Now I'm in a bit of a fix because we're rather far from shore and I'm not much of a swimmer. Fortunately, it doesn't take me too long to get into spots where the water is shallow enough for me to rest a bit. However, these shallow spots turn out to be hazardous, as I wind up cutting myself on some coral. I do manage to eventually make it back to shore just before I cut myself to ribbons.

OK, enough excitement -- back to our dolce far niete existence! We lay on the sand and go for a sunset swim. Strolling along the beach, enjoying the purple-orange afterglow light in the miraculous sky above the Indian Ocean, I very much appreciate the unique charm of this X-mas Eve.

Dec 25. Still playing beach bums during the day. For dinner, we join Robert, a resourceful (after our own hearts) Hungarian Yugoslav who managed to sneak his way into Canadian citizenship. We eat at the German owned Blue Note and the Christmas fare is typically Teutonic. We have more meat during this one meal than during our entire stay in Indian and Nepal -- no exaggeration! The beer is good though and very cheap.

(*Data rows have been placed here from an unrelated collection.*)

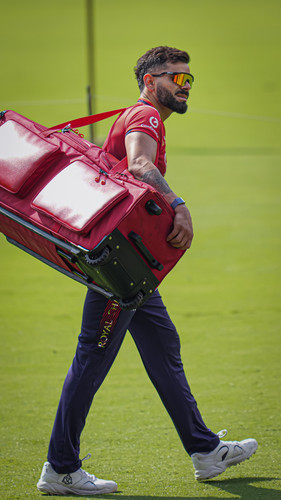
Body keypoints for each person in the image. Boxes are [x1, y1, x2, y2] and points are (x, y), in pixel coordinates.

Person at [37, 46, 258, 496]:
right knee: (93, 354)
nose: (185, 86)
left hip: (127, 261)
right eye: (177, 78)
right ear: (149, 80)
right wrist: (178, 205)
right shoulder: (146, 118)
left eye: (189, 79)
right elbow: (139, 164)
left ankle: (204, 451)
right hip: (119, 264)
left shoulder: (138, 115)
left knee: (162, 344)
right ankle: (60, 468)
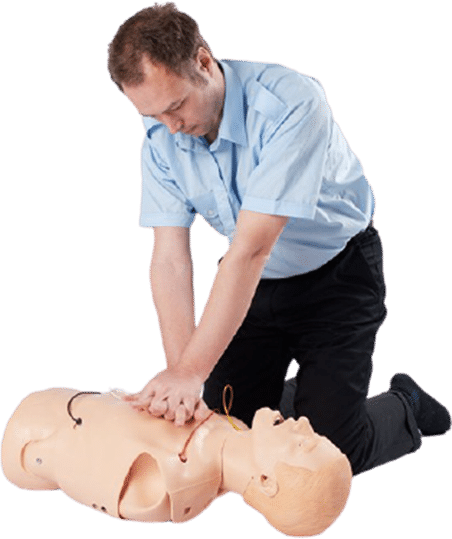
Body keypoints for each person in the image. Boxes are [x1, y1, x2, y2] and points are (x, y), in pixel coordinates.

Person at [105, 2, 451, 475]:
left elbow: (250, 248)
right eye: (151, 115)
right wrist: (182, 377)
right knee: (222, 427)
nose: (170, 127)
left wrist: (191, 372)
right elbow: (169, 259)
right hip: (252, 288)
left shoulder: (291, 102)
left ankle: (406, 404)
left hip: (337, 277)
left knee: (327, 458)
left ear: (204, 63)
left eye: (176, 106)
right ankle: (298, 395)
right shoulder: (162, 132)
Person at [1, 386, 353, 537]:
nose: (304, 425)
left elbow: (71, 460)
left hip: (20, 440)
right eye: (316, 436)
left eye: (303, 445)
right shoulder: (234, 429)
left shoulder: (161, 489)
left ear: (266, 481)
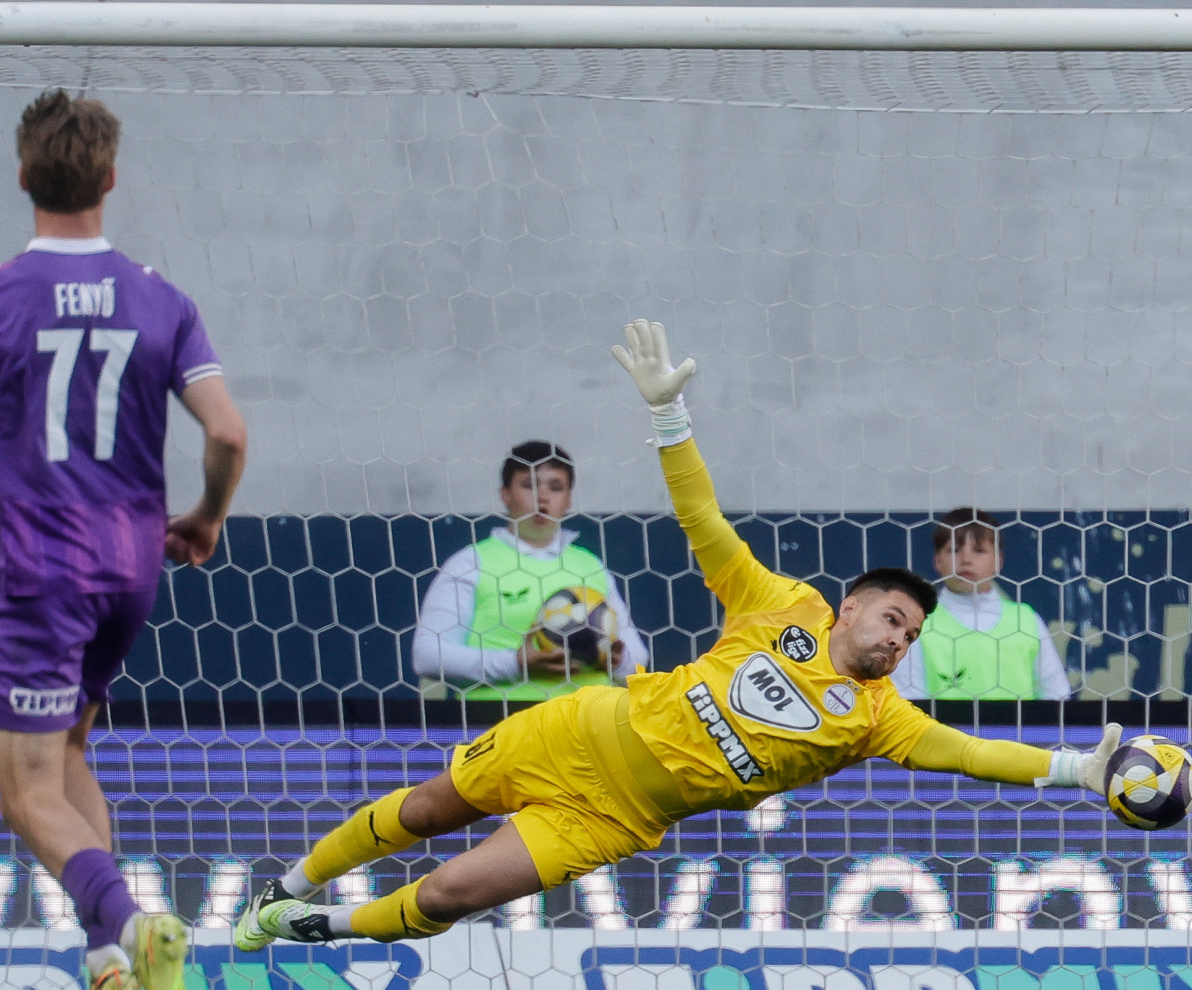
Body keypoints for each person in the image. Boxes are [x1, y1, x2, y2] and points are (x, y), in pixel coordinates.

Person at [233, 320, 1121, 948]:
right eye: (894, 618)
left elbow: (969, 753)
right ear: (850, 606)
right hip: (577, 730)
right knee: (428, 810)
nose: (900, 640)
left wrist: (1076, 770)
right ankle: (292, 883)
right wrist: (668, 415)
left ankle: (313, 924)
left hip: (617, 816)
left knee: (452, 893)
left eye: (913, 633)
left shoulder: (878, 718)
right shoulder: (781, 605)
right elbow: (704, 521)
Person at [0, 90, 249, 990]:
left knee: (22, 793)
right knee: (66, 760)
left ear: (24, 176)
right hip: (130, 561)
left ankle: (134, 926)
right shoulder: (162, 298)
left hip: (37, 564)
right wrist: (209, 516)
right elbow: (227, 430)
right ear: (111, 179)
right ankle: (108, 971)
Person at [411, 439, 646, 701]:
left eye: (556, 487)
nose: (543, 497)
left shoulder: (590, 565)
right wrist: (516, 663)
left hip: (586, 726)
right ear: (505, 494)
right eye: (529, 485)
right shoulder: (471, 563)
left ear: (568, 499)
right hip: (498, 723)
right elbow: (427, 656)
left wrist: (617, 661)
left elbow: (638, 662)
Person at [890, 507, 1072, 700]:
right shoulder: (919, 623)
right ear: (937, 561)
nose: (966, 560)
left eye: (979, 551)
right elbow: (907, 701)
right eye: (954, 550)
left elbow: (1056, 695)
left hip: (1019, 731)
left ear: (998, 561)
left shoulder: (1026, 620)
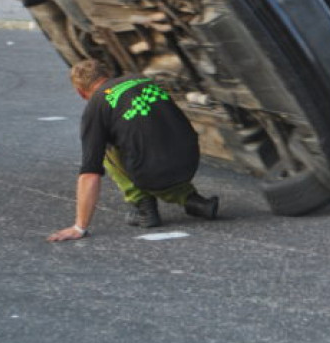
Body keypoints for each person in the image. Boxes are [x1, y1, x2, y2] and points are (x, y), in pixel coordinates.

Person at [48, 59, 218, 242]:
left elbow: (90, 173)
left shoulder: (97, 103)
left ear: (81, 92)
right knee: (147, 135)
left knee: (104, 149)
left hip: (156, 171)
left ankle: (144, 207)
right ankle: (194, 201)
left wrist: (79, 227)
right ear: (108, 75)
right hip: (189, 159)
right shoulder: (141, 80)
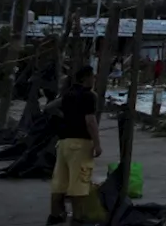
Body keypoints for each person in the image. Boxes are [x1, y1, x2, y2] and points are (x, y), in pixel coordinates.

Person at [48, 65, 102, 226]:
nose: (94, 79)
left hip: (64, 143)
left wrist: (68, 118)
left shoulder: (68, 95)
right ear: (85, 78)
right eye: (92, 76)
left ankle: (55, 215)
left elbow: (49, 108)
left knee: (60, 181)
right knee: (80, 182)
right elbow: (90, 121)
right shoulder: (89, 96)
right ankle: (78, 218)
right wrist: (97, 144)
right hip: (80, 143)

Normally, tourists outnumber the locals at Narigama Beach, but not on X-mas day! A parade of locals stroll up and down the beach, reclaiming their land. Kids light firecrackers, play cricket (different game on sand), and swim. People dance in the evening, firework rockets fly dangerously down the beach, and everyone seems festive.

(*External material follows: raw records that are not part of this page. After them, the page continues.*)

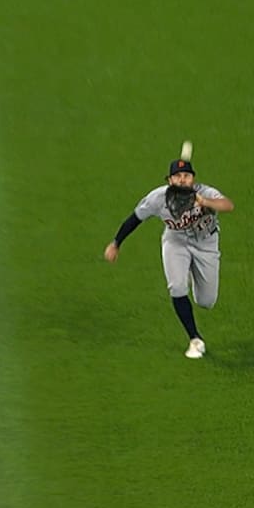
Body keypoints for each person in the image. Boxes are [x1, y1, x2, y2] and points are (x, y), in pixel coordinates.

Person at [103, 144, 234, 359]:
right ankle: (195, 339)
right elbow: (135, 218)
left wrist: (205, 202)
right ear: (169, 180)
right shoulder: (157, 198)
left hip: (206, 244)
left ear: (193, 179)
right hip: (176, 243)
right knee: (177, 287)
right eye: (177, 176)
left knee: (206, 301)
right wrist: (116, 243)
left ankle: (192, 269)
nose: (182, 179)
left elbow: (228, 205)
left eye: (187, 175)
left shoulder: (205, 192)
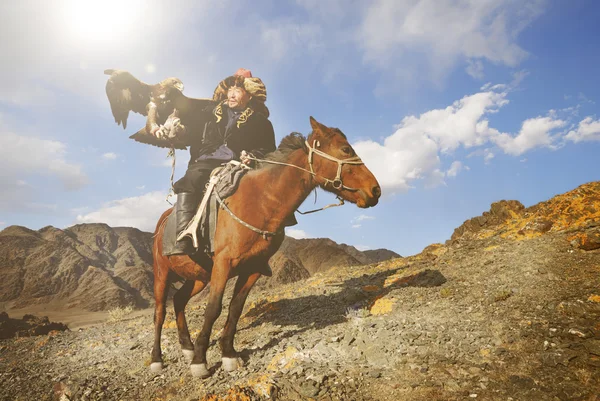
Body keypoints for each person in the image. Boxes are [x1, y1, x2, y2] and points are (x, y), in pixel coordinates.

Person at [166, 69, 276, 255]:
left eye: (238, 90)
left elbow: (269, 149)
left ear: (249, 95)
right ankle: (184, 234)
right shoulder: (208, 113)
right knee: (192, 178)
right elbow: (191, 133)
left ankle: (266, 245)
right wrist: (178, 129)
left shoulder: (261, 122)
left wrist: (253, 155)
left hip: (241, 164)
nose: (232, 93)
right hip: (207, 160)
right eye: (230, 88)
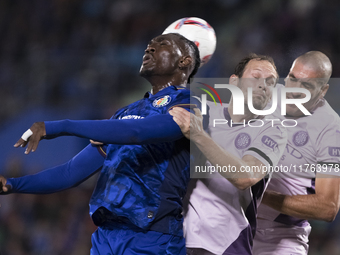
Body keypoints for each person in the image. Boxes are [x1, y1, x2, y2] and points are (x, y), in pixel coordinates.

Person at [0, 33, 201, 255]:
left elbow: (137, 133)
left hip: (152, 236)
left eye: (161, 44)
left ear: (185, 61)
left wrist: (61, 126)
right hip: (106, 237)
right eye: (148, 45)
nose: (150, 49)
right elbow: (71, 172)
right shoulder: (125, 112)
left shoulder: (190, 103)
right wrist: (12, 185)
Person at [169, 54, 288, 255]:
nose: (263, 85)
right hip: (177, 238)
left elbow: (245, 177)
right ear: (234, 81)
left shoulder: (273, 130)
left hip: (225, 245)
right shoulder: (205, 111)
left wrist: (198, 135)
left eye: (271, 82)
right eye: (256, 76)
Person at [253, 51, 340, 255]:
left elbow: (328, 207)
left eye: (307, 86)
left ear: (323, 90)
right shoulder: (263, 96)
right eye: (293, 79)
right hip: (233, 223)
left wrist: (258, 194)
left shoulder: (331, 130)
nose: (294, 91)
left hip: (280, 237)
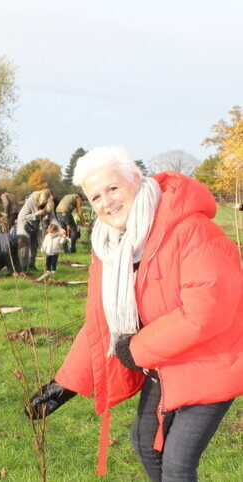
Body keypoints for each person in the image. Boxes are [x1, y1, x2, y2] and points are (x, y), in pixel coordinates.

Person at [25, 146, 243, 480]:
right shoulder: (113, 246)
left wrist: (137, 348)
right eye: (95, 197)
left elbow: (205, 314)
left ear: (136, 180)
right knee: (144, 443)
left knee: (177, 463)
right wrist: (64, 385)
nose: (106, 202)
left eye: (113, 189)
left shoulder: (192, 231)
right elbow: (105, 324)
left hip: (213, 362)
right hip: (165, 364)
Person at [16, 189, 64, 271]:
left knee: (34, 245)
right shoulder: (30, 202)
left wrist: (59, 228)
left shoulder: (50, 204)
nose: (42, 203)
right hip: (24, 225)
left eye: (44, 201)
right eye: (41, 200)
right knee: (25, 246)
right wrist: (36, 214)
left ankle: (32, 265)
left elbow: (53, 218)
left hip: (35, 225)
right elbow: (22, 217)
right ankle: (23, 268)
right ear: (39, 197)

Dec 26. Another lazy day of sleeping late, reading trashy novels, eating fish at the newly opened Chill-Out and rice at Rita's (both recommended). A brief shower adds some color to the sky, but ends in time for our sunset swim. During a long walk along the beach, we watch fishermen chant as they haul in their gigantic nets.

"I could stay here the entire time," says Sybil. "I don't even care if we get to see any cultural bullshit sites. If only we got a bit more exercise, everything would be perfect… Going on a regime, getting buff."

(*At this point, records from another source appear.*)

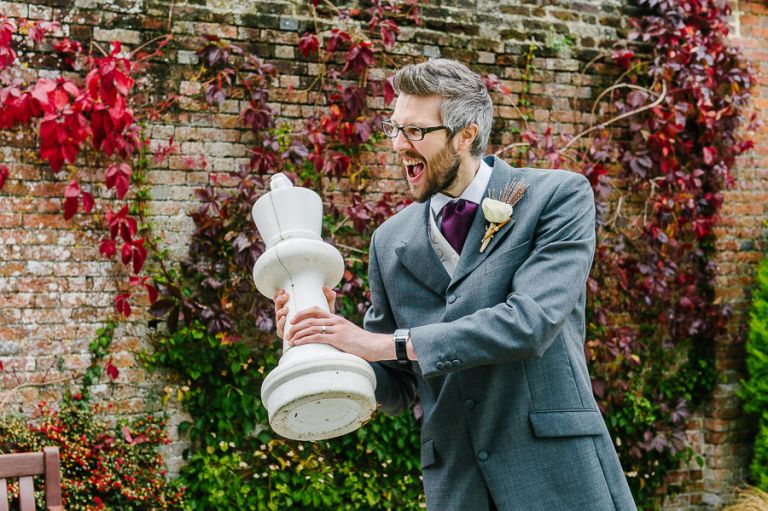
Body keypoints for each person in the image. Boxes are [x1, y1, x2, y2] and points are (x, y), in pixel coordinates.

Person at [274, 59, 636, 511]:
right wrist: (326, 339)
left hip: (557, 474)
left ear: (466, 134)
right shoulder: (388, 241)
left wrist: (385, 343)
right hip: (458, 487)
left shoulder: (557, 198)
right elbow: (397, 388)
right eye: (395, 128)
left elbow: (530, 323)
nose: (398, 145)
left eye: (415, 131)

"What about the busy road?" I ask. Hikkaduwa is cursed with noisy traffic running though its center.

"When you stay by the beach you don't hear it," she replies.

"I would like to see a bit of the interior," I say, although I am starting to see her point. After traveling for a bit, a beautiful place where you can be healthy and relatively hassle-free becomes more enticing than experience collecting. And yet, I'm just about ready to leave this El Dorado. Perhaps we'll go and return.

Dec 27. A longer excursion south reveals some trouble in paradise. Trash spills out from slum dwellings in a fishing village. Nasty children hurl rocks at us or demand money. Even after returning north to our refuge, a sneaky kid pinches Sybil's bottom while she's bodysurfing. Still, these are relatively mild compared to other places we've seen. We had no delusions of perfection coming in.

Dec 28. Rainy weather leads us into a fortuitous meeting with an unusual German bodyguard named Harold. His dangerous profession, combined with a tumultuous past wherein both his father and his mentor were killed in espionage activities, sometimes renders Harold into an obscure other worldliness. I'm reminded a bit of Martin Sheen at the beginning of "Apocalypse Now". His generosity quickly wins us over though. He has plans to do one last job in Damascus and Beirut before opening up a restaurant in the Azores. Sounds like a plan to me.

Dec 29. Feeling a bit under the weather on this drizzly day. Tomorrow we return to Colombo to get the results of Sybil's biopsy.